Di fronte a tale situazione, la risposta dell’Italia non si è fatta attendere ed è stata sbandierata in maniera massiccia nel tentativo di mostrare all’opinione pubblica italiana che le autorità sono simpatetiche nei confronti delle loro preoccupazioni rispetto alla minaccia incombente di arrivi incontrollati. Il 27 luglio, la ministra dell’InternoLuciana Lamorgese, si è recata in visita ufficiale in Tunisia per incontrare il suo omologo e il presidente del Paese, Kais Saied, e ha chiesto con toni decisi ma altrettanto comprensivi della criticità della situazione nel Paese nordafricano una maggiore collaborazione nel contrasto alle partenze dalle sue coste.

Pochi giorni dopo, a inizio agosto, il ministro degli Affari Esteri e della Cooperazione InternazionaleLuigi Di Maio, ha alzato i toni e la posta in gioco definendo la questione tunisina come una “questione sanitaria e di sicurezza nazionale”. Il titolare della Farnesina ha articolato i punti del piano italiano per gestire le relazioni con la Tunisia nella fase attuale, definendolo un piano a 360 gradi che va al di là del semplice approccio securitario. Il punto centrale di questo piano, tuttavia, prevede lo stop dei 6 milioni e mezzo di fondi della cooperazione destinati alla Tunisia fino a quando le autorità di Tunisi non daranno “risposte concrete e certe” per fermare le partenze.

Nel dettaglio, l’Italia ha chiesto alla Tunisia di verificare la possibilità di raggiungere un nuovo accordo di cooperazione migratoria sulla base del modello albanese della fine degli anni Novanta che preveda il dispiegamento e l’utilizzo da parte della Tunisia di pattugliatori in mare davanti a Sfax per sorvegliare i flussi. Sul versante degli arrivi, chiarendo che la Tunisia è un Paese sicuro e che quindi chi arriva in Italia non potrà che essere rimpatriato, Di Maio ha annunciato rimpatri potenzialmente non solo via aerea ma anche tramite nave, cosa che permetterebbe di seguire l’andamento degli sbarchi e di rimpatriare un maggior numero di persone.

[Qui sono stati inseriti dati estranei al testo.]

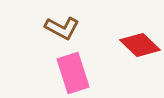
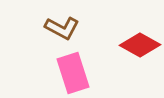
red diamond: rotated 15 degrees counterclockwise
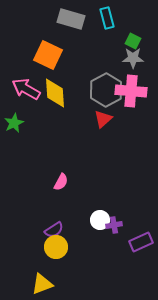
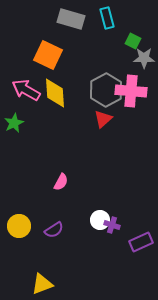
gray star: moved 11 px right
pink arrow: moved 1 px down
purple cross: moved 2 px left; rotated 28 degrees clockwise
yellow circle: moved 37 px left, 21 px up
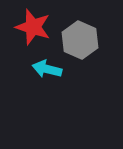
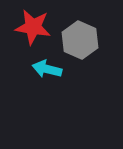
red star: rotated 9 degrees counterclockwise
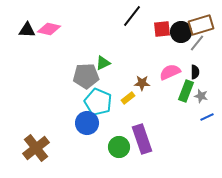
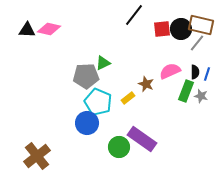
black line: moved 2 px right, 1 px up
brown rectangle: rotated 30 degrees clockwise
black circle: moved 3 px up
pink semicircle: moved 1 px up
brown star: moved 4 px right, 1 px down; rotated 21 degrees clockwise
blue line: moved 43 px up; rotated 48 degrees counterclockwise
purple rectangle: rotated 36 degrees counterclockwise
brown cross: moved 1 px right, 8 px down
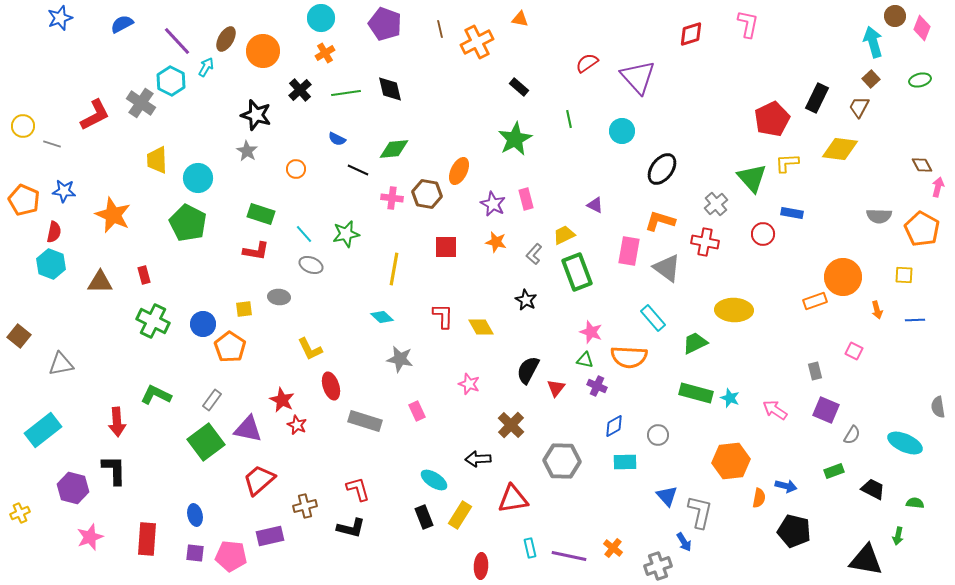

CONTINUAZIONE DELL’APPROCCIO SECURITARIO

Dopo gli ultimatum del ministro Di Maio alla Tunisia, è stata annunciata la ripresa dei voli charter Roma-Tunisi di rimpatrio dei migranti a partire dal 10 agosto in seguito alla sospensione decisa durante il periodo più critico della pandemia da coronavirus. La tabella di marcia prevede che due volte a settimana un aereo riporterà al di là del Mediterraneo 40 persone (80 a settimana) entrate illegalmente nel Paese che non hanno fatto richiesta o non hanno diritto alla protezione internazionale.

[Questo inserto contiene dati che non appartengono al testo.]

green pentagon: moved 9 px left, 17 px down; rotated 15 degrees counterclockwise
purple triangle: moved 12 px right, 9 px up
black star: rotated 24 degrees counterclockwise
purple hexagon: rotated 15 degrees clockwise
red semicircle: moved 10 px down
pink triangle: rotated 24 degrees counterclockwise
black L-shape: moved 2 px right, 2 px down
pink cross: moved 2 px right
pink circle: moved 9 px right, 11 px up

Niente di nuovo sotto il sole in quanto un accordo con l’Italia per il rimpatrio dei migranti irregolari era stato siglato dalla Tunisia già nel 2011. Tuttavia, a quasi dieci anni dalla rivoluzione dei gelsomini (fine 2010 – inizio 2011) è chiaro che la situazione è talmente incerta e grave per la popolazione che spesso chi viene rimpatriato dopo qualche anno, o addirittura pochi mesi, prova a partire nuovamente.

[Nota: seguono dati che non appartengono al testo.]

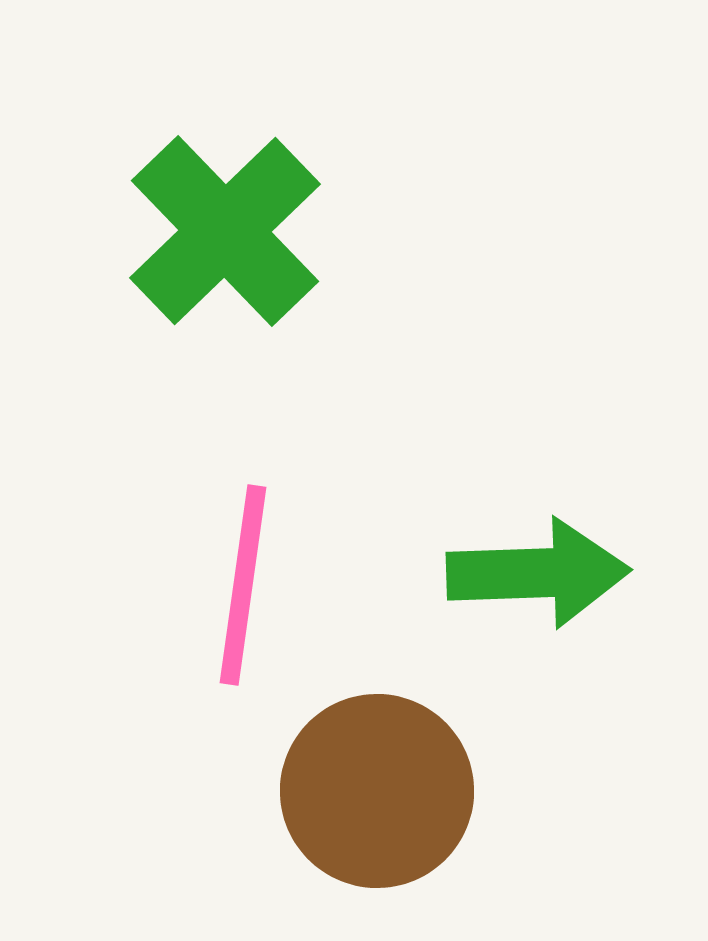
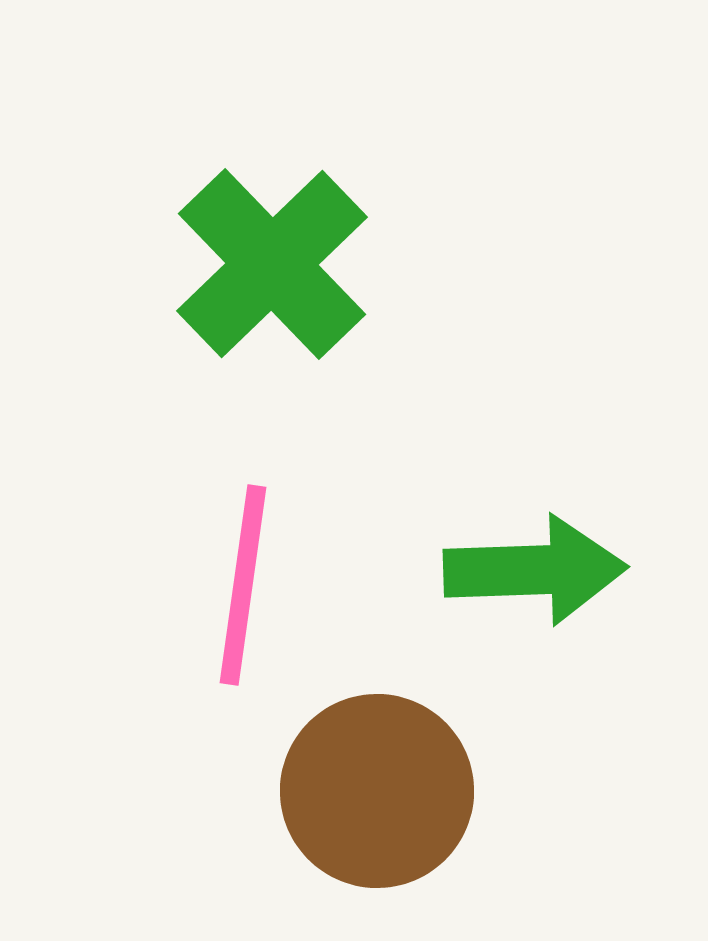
green cross: moved 47 px right, 33 px down
green arrow: moved 3 px left, 3 px up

I toni alti utilizzati con la Tunisia, le minacce della sospensione dei fondi della cooperazione e il millantare un piano a 360 gradi nascondono tuttavia una realtà quasi cinica. Invece di aiutare e sostenere in tutti i modi l’unico Paese del Mediterraneo del sud che ha compiuto progressi inimmaginabili solo un decennio fa sulla strade delle riforme e della democrazia (l’altro Paese semi-democratico è il Libano, che oggi è in preda a una altrettanto grave crisi e agli eventi scaturiti dalla distruzione del porto di Beirut), l’Italia lo bistratta e lo mette alle strette portando all’estremo il principio della condizionalità che Roma rifiuta invece di applicare ad altri casi, primo tra tutti quello egiziano, ironicamente sempre invocando la sicurezza nazionale quale motivazione principale.

Inoltre, invece che promuovere un’agenda improntata alla cooperazione e allo sviluppo, Roma sta semplicemente ribadendo e offrendo alla Tunisia un’agenda securitaria e di esternalizzazione del problema della gestione dei flussi migratori irregolari. Tutto ciò va contro il nostro interesse nazionale e rischia di ritorcersici contro, vista e considerata anche la fragilità del quadro regionale nordafricano, la riluttanza dell’Unione europea ad assumere un ruolo maggiore a vantaggio della Tunisia e l’incognita globale relativa alla pandemia.

L’“amica Tunisia”, come l’ha definita Di Maio, potrebbe trovarsi in molte e ancor più gravi difficoltà nei prossimi mesi, con rischi ingenti anche per l’Italia.